Selected passage —
************
Perceptron - Convergence proof

104 Views Asked by At

I studied the perceptron algorithm and im trying to prove the convergence by myself. However, i'm wrong somewhere and i am not able to find the error

Assumption: 1)We assume that there is some γ > 0 such that $$y_{t}(\Theta ^{*})^{T}x_{t} \geq \gamma $$ for all t = 1, . . . , n. The additional number γ > 0 is used to ensure that each example is classified correctly with a finite margin.
************
Saved data entries —
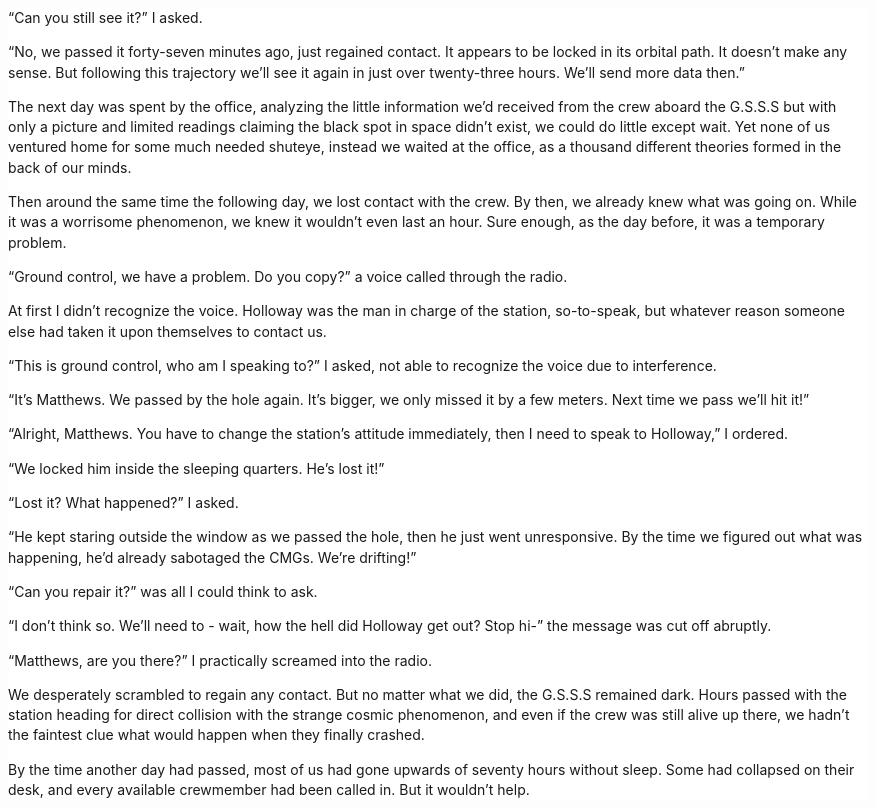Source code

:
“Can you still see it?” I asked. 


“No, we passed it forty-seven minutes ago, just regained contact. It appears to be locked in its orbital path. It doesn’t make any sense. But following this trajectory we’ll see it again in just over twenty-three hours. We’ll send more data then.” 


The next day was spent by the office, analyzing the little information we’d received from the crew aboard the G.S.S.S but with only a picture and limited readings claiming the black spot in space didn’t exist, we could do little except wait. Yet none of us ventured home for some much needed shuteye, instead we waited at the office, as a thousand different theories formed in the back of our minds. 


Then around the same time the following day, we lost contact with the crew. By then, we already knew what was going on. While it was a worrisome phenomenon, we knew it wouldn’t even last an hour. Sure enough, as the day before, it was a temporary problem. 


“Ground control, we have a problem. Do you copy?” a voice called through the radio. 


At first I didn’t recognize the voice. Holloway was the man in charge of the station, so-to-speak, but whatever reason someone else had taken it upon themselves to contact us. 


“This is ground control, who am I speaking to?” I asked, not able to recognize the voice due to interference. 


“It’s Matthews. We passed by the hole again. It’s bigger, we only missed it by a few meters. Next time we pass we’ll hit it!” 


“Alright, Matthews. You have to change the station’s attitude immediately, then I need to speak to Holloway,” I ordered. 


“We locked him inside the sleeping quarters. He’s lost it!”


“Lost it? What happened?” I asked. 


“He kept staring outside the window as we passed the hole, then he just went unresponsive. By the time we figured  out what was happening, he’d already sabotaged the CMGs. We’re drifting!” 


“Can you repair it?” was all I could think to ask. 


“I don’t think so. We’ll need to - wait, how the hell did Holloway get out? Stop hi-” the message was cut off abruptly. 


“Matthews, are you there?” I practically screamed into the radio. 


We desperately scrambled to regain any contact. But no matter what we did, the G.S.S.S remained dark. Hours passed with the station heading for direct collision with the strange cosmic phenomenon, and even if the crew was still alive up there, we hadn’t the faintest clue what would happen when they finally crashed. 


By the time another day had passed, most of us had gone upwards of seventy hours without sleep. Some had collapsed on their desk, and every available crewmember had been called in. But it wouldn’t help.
************
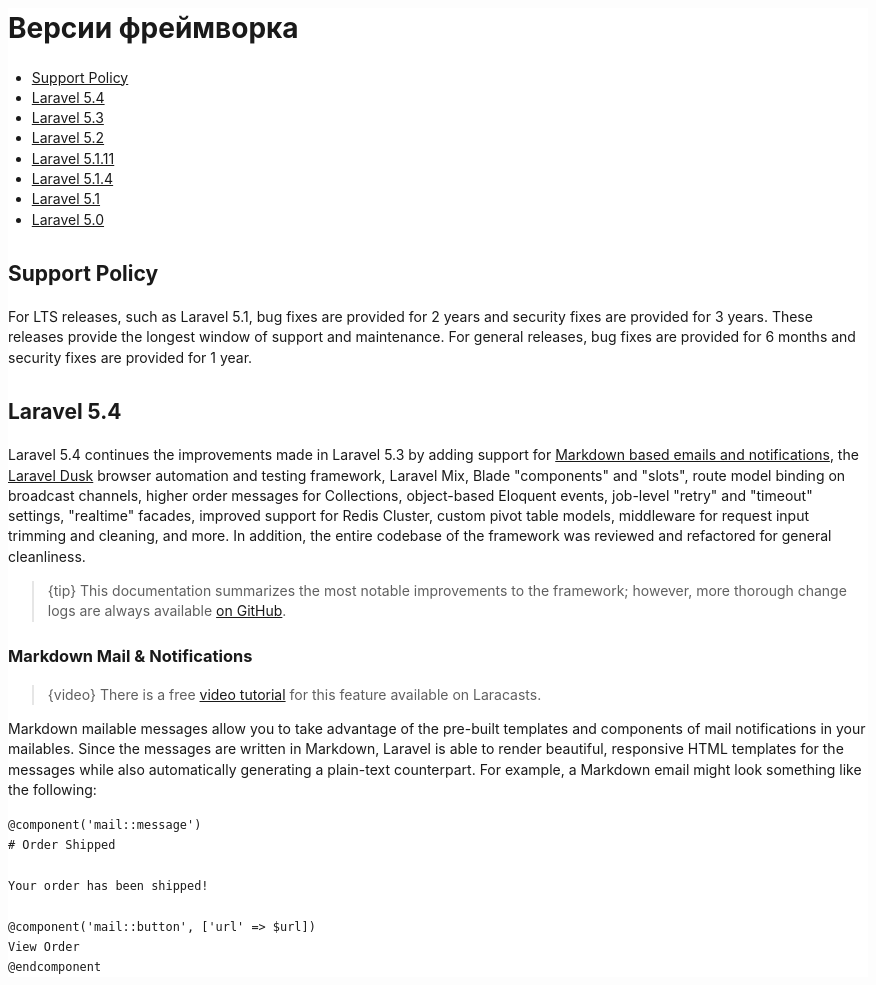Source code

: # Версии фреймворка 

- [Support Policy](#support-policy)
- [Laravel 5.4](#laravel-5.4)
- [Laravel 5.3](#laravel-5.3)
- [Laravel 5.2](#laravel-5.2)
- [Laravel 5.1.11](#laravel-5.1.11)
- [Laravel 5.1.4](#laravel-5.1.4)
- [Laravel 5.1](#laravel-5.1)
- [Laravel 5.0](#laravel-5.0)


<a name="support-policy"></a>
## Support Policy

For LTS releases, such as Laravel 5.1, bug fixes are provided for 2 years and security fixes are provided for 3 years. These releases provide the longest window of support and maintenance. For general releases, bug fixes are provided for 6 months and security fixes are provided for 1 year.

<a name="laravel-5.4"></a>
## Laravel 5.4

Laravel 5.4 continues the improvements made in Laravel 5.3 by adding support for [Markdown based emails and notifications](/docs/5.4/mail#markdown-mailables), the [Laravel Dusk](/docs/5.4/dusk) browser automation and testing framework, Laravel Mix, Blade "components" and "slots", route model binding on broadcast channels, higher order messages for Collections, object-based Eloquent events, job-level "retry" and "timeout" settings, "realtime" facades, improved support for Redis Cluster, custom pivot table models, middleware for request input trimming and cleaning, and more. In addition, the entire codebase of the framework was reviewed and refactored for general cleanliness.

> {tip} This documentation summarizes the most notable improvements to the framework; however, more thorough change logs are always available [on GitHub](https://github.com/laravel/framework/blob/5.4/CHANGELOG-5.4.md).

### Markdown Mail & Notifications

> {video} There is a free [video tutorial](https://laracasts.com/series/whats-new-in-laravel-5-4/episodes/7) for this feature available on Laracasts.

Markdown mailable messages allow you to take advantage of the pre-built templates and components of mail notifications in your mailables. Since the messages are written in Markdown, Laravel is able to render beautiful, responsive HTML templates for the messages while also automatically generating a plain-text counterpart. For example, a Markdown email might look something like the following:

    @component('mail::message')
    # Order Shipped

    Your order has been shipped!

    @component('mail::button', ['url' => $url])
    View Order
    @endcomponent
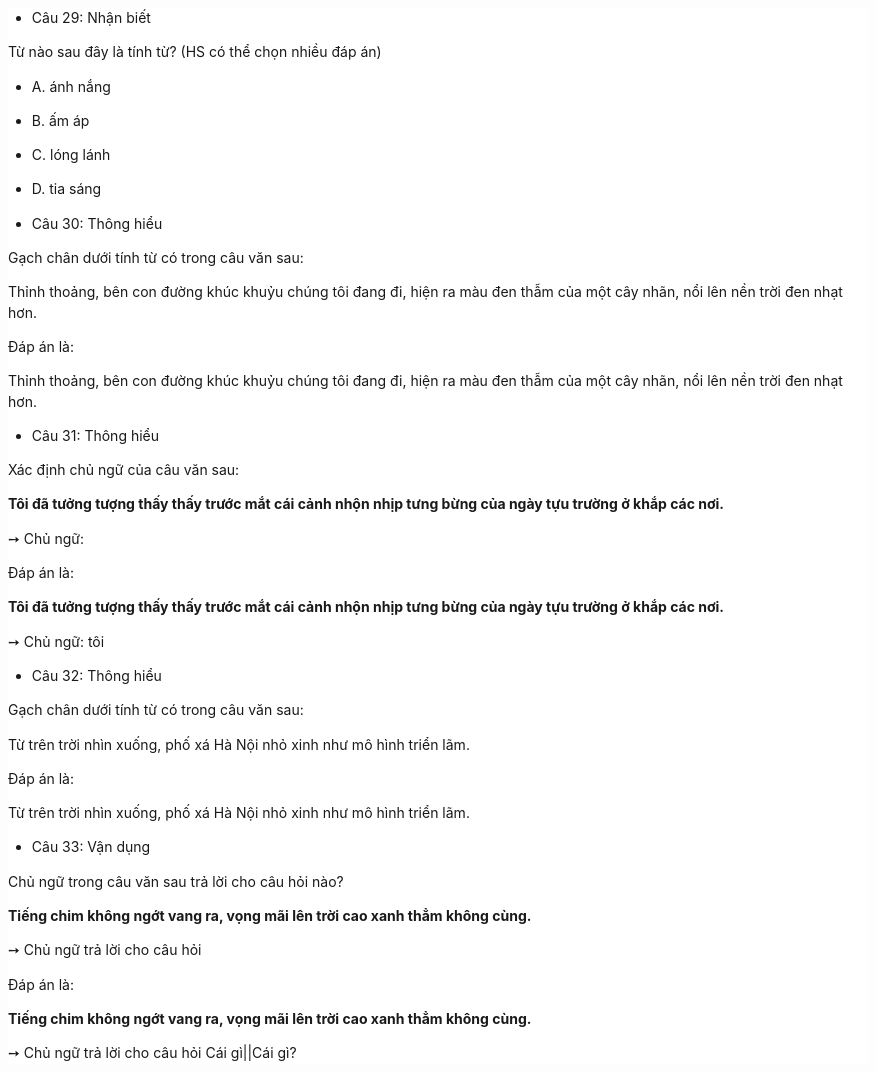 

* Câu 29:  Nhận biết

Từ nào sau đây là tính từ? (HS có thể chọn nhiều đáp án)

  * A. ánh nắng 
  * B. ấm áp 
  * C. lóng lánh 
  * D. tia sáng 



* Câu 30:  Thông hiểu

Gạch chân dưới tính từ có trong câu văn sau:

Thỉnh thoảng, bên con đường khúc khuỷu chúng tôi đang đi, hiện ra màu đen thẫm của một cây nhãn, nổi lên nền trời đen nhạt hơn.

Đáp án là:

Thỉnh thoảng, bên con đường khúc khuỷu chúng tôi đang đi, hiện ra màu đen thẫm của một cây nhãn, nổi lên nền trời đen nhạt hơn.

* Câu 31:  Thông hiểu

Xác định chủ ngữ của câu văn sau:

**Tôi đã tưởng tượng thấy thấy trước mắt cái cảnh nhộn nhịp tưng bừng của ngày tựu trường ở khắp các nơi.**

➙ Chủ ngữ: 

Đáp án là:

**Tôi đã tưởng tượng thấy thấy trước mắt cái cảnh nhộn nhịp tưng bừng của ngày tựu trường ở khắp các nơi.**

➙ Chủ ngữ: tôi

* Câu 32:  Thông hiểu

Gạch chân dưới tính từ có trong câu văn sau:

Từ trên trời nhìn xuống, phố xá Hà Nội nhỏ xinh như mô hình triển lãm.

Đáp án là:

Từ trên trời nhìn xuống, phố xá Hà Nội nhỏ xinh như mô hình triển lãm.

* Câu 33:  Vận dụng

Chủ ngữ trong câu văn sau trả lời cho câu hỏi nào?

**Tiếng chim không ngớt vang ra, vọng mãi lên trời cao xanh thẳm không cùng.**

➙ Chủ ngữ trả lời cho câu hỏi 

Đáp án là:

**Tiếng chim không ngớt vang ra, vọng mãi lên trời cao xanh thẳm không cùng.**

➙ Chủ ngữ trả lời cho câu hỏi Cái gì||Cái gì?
************
Assignment — From the post on the perceptron convergence proof, write out word for word the part that opens with the words containing "Assumption: 1)We assume" and closes with "a finite margin.".

Answer section —
Assumption: 1)We assume that there is some γ > 0 such that $$y_{t}(\Theta ^{*})^{T}x_{t} \geq \gamma $$ for all t = 1, . . . , n. The additional number γ > 0 is used to ensure that each example is classified correctly with a finite margin.